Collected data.
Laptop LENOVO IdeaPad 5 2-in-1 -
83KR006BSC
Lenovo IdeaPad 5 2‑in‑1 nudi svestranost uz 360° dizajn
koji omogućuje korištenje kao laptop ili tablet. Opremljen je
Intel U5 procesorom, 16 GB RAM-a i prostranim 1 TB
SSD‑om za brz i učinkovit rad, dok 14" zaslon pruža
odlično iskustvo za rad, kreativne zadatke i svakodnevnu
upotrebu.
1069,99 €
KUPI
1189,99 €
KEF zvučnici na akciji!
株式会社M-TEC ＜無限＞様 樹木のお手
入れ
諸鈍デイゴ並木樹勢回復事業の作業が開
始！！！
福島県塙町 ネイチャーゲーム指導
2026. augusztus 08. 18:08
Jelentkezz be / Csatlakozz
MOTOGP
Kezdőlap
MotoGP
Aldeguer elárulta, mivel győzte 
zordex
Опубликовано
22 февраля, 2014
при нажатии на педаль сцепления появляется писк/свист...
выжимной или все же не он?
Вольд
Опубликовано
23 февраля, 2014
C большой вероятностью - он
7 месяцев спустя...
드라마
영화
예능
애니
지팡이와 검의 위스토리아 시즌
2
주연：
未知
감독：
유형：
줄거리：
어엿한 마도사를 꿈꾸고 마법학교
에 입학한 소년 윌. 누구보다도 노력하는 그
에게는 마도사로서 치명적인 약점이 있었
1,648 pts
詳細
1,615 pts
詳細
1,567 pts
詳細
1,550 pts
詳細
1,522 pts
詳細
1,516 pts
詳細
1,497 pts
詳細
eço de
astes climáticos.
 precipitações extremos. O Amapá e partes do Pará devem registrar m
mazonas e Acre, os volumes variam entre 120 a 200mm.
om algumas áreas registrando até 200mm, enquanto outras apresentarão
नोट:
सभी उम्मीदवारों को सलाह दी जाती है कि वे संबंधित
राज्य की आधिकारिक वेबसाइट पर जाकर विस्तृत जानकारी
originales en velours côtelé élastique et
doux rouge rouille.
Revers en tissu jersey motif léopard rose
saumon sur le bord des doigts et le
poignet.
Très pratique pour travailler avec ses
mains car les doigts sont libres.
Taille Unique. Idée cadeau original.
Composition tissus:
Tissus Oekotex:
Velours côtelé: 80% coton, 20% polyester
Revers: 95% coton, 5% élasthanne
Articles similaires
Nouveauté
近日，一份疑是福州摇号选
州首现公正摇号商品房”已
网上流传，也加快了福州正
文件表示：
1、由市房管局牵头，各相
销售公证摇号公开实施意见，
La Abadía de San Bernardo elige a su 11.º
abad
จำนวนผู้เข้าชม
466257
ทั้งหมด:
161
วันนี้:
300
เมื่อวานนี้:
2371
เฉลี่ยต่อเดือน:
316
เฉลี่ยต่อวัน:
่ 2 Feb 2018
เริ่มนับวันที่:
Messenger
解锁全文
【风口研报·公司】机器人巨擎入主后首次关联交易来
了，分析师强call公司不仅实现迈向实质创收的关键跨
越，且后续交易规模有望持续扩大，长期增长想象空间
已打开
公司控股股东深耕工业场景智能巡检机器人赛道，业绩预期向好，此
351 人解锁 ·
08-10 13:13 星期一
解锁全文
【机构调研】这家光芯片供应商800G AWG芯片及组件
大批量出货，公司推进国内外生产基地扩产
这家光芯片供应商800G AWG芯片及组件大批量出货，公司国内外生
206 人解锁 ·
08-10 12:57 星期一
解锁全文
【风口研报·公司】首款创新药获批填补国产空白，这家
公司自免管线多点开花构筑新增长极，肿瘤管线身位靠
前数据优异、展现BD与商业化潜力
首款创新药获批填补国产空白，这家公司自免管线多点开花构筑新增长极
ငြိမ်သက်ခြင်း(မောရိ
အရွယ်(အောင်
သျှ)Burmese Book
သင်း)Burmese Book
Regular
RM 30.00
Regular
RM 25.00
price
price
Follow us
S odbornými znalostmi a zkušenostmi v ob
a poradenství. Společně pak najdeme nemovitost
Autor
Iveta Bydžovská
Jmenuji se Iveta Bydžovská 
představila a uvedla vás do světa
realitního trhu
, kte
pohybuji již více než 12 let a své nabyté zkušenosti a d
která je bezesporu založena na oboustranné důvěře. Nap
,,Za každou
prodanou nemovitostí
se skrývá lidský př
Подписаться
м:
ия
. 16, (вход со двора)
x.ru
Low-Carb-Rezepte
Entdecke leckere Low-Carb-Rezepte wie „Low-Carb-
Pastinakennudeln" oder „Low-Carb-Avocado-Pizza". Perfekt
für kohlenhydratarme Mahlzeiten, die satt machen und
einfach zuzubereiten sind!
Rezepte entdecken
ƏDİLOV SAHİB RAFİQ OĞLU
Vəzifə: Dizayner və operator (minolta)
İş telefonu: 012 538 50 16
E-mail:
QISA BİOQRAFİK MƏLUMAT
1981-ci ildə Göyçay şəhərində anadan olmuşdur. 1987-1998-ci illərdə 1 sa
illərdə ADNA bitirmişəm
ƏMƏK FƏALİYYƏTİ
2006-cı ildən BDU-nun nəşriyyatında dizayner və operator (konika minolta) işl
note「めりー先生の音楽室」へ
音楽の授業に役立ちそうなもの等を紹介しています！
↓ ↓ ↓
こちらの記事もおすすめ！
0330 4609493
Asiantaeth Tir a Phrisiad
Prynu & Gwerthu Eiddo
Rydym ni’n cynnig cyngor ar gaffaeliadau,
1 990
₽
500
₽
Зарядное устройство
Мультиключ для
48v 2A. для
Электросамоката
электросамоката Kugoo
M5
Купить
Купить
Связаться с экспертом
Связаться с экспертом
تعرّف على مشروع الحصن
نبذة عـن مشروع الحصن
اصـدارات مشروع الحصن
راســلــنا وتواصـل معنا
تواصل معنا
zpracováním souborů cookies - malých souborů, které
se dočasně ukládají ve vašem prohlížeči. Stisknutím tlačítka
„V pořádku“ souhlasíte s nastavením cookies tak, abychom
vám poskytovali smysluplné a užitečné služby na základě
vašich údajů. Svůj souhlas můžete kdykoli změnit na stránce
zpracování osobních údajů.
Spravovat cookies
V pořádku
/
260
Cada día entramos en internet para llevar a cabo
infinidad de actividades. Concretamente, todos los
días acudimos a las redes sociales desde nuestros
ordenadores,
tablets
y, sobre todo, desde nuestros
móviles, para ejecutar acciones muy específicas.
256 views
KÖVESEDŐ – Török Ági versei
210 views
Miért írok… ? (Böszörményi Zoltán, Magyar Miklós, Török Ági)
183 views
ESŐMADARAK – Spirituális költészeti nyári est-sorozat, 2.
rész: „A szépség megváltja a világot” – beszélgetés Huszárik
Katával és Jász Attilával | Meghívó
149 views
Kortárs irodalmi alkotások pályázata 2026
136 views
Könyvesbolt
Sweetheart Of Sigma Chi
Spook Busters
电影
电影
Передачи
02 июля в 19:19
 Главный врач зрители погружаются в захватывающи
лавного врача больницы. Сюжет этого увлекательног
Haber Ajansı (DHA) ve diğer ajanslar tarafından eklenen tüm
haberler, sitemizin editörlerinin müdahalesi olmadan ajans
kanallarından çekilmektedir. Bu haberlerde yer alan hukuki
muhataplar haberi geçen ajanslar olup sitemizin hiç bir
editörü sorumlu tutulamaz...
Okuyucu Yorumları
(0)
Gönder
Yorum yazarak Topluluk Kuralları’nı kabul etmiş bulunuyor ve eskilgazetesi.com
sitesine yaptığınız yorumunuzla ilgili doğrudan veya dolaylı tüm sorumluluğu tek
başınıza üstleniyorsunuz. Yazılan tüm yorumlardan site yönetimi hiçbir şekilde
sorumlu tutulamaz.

Task prompt. In full and without alteration, write out each record.

Your response.
Laptop LENOVO IdeaPad 5 2-in-1 -
83KR006BSC
Lenovo IdeaPad 5 2‑in‑1 nudi svestranost uz 360° dizajn
koji omogućuje korištenje kao laptop ili tablet. Opremljen je
Intel U5 procesorom, 16 GB RAM-a i prostranim 1 TB
SSD‑om za brz i učinkovit rad, dok 14" zaslon pruža
odlično iskustvo za rad, kreativne zadatke i svakodnevnu
upotrebu.
1069,99 €
KUPI
1189,99 €
KEF zvučnici na akciji!
株式会社M-TEC ＜無限＞様 樹木のお手
入れ
諸鈍デイゴ並木樹勢回復事業の作業が開
始！！！
福島県塙町 ネイチャーゲーム指導
2026. augusztus 08. 18:08
Jelentkezz be / Csatlakozz
MOTOGP
Kezdőlap
MotoGP
Aldeguer elárulta, mivel győzte 
zordex
Опубликовано
22 февраля, 2014
при нажатии на педаль сцепления появляется писк/свист...
выжимной или все же не он?
Вольд
Опубликовано
23 февраля, 2014
C большой вероятностью - он
7 месяцев спустя...
드라마
영화
예능
애니
지팡이와 검의 위스토리아 시즌
2
주연：
未知
감독：
유형：
줄거리：
어엿한 마도사를 꿈꾸고 마법학교
에 입학한 소년 윌. 누구보다도 노력하는 그
에게는 마도사로서 치명적인 약점이 있었
1,648 pts
詳細
1,615 pts
詳細
1,567 pts
詳細
1,550 pts
詳細
1,522 pts
詳細
1,516 pts
詳細
1,497 pts
詳細
eço de
astes climáticos.
 precipitações extremos. O Amapá e partes do Pará devem registrar m
mazonas e Acre, os volumes variam entre 120 a 200mm.
om algumas áreas registrando até 200mm, enquanto outras apresentarão
नोट:
सभी उम्मीदवारों को सलाह दी जाती है कि वे संबंधित
राज्य की आधिकारिक वेबसाइट पर जाकर विस्तृत जानकारी
originales en velours côtelé élastique et
doux rouge rouille.
Revers en tissu jersey motif léopard rose
saumon sur le bord des doigts et le
poignet.
Très pratique pour travailler avec ses
mains car les doigts sont libres.
Taille Unique. Idée cadeau original.
Composition tissus:
Tissus Oekotex:
Velours côtelé: 80% coton, 20% polyester
Revers: 95% coton, 5% élasthanne
Articles similaires
Nouveauté
近日，一份疑是福州摇号选
州首现公正摇号商品房”已
网上流传，也加快了福州正
文件表示：
1、由市房管局牵头，各相
销售公证摇号公开实施意见，
La Abadía de San Bernardo elige a su 11.º
abad
จำนวนผู้เข้าชม
466257
ทั้งหมด:
161
วันนี้:
300
เมื่อวานนี้:
2371
เฉลี่ยต่อเดือน:
316
เฉลี่ยต่อวัน:
่ 2 Feb 2018
เริ่มนับวันที่:
Messenger
解锁全文
【风口研报·公司】机器人巨擎入主后首次关联交易来
了，分析师强call公司不仅实现迈向实质创收的关键跨
越，且后续交易规模有望持续扩大，长期增长想象空间
已打开
公司控股股东深耕工业场景智能巡检机器人赛道，业绩预期向好，此
351 人解锁 ·
08-10 13:13 星期一
解锁全文
【机构调研】这家光芯片供应商800G AWG芯片及组件
大批量出货，公司推进国内外生产基地扩产
这家光芯片供应商800G AWG芯片及组件大批量出货，公司国内外生
206 人解锁 ·
08-10 12:57 星期一
解锁全文
【风口研报·公司】首款创新药获批填补国产空白，这家
公司自免管线多点开花构筑新增长极，肿瘤管线身位靠
前数据优异、展现BD与商业化潜力
首款创新药获批填补国产空白，这家公司自免管线多点开花构筑新增长极
ငြိမ်သက်ခြင်း(မောရိ
အရွယ်(အောင်
သျှ)Burmese Book
သင်း)Burmese Book
Regular
RM 30.00
Regular
RM 25.00
price
price
Follow us
S odbornými znalostmi a zkušenostmi v ob
a poradenství. Společně pak najdeme nemovitost
Autor
Iveta Bydžovská
Jmenuji se Iveta Bydžovská 
představila a uvedla vás do světa
realitního trhu
, kte
pohybuji již více než 12 let a své nabyté zkušenosti a d
která je bezesporu založena na oboustranné důvěře. Nap
,,Za každou
prodanou nemovitostí
se skrývá lidský př
Подписаться
м:
ия
. 16, (вход со двора)
x.ru
Low-Carb-Rezepte
Entdecke leckere Low-Carb-Rezepte wie „Low-Carb-
Pastinakennudeln" oder „Low-Carb-Avocado-Pizza". Perfekt
für kohlenhydratarme Mahlzeiten, die satt machen und
einfach zuzubereiten sind!
Rezepte entdecken
ƏDİLOV SAHİB RAFİQ OĞLU
Vəzifə: Dizayner və operator (minolta)
İş telefonu: 012 538 50 16
E-mail:
QISA BİOQRAFİK MƏLUMAT
1981-ci ildə Göyçay şəhərində anadan olmuşdur. 1987-1998-ci illərdə 1 sa
illərdə ADNA bitirmişəm
ƏMƏK FƏALİYYƏTİ
2006-cı ildən BDU-nun nəşriyyatında dizayner və operator (konika minolta) işl
note「めりー先生の音楽室」へ
音楽の授業に役立ちそうなもの等を紹介しています！
↓ ↓ ↓
こちらの記事もおすすめ！
0330 4609493
Asiantaeth Tir a Phrisiad
Prynu & Gwerthu Eiddo
Rydym ni’n cynnig cyngor ar gaffaeliadau,
1 990
₽
500
₽
Зарядное устройство
Мультиключ для
48v 2A. для
Электросамоката
электросамоката Kugoo
M5
Купить
Купить
Связаться с экспертом
Связаться с экспертом
تعرّف على مشروع الحصن
نبذة عـن مشروع الحصن
اصـدارات مشروع الحصن
راســلــنا وتواصـل معنا
تواصل معنا
zpracováním souborů cookies - malých souborů, které
se dočasně ukládají ve vašem prohlížeči. Stisknutím tlačítka
„V pořádku“ souhlasíte s nastavením cookies tak, abychom
vám poskytovali smysluplné a užitečné služby na základě
vašich údajů. Svůj souhlas můžete kdykoli změnit na stránce
zpracování osobních údajů.
Spravovat cookies
V pořádku
/
260
Cada día entramos en internet para llevar a cabo
infinidad de actividades. Concretamente, todos los
días acudimos a las redes sociales desde nuestros
ordenadores,
tablets
y, sobre todo, desde nuestros
móviles, para ejecutar acciones muy específicas.
256 views
KÖVESEDŐ – Török Ági versei
210 views
Miért írok… ? (Böszörményi Zoltán, Magyar Miklós, Török Ági)
183 views
ESŐMADARAK – Spirituális költészeti nyári est-sorozat, 2.
rész: „A szépség megváltja a világot” – beszélgetés Huszárik
Katával és Jász Attilával | Meghívó
149 views
Kortárs irodalmi alkotások pályázata 2026
136 views
Könyvesbolt
Sweetheart Of Sigma Chi
Spook Busters
电影
电影
Передачи
02 июля в 19:19
 Главный врач зрители погружаются в захватывающи
лавного врача больницы. Сюжет этого увлекательног
Haber Ajansı (DHA) ve diğer ajanslar tarafından eklenen tüm
haberler, sitemizin editörlerinin müdahalesi olmadan ajans
kanallarından çekilmektedir. Bu haberlerde yer alan hukuki
muhataplar haberi geçen ajanslar olup sitemizin hiç bir
editörü sorumlu tutulamaz...
Okuyucu Yorumları
(0)
Gönder
Yorum yazarak Topluluk Kuralları’nı kabul etmiş bulunuyor ve eskilgazetesi.com
sitesine yaptığınız yorumunuzla ilgili doğrudan veya dolaylı tüm sorumluluğu tek
başınıza üstleniyorsunuz. Yazılan tüm yorumlardan site yönetimi hiçbir şekilde
sorumlu tutulamaz.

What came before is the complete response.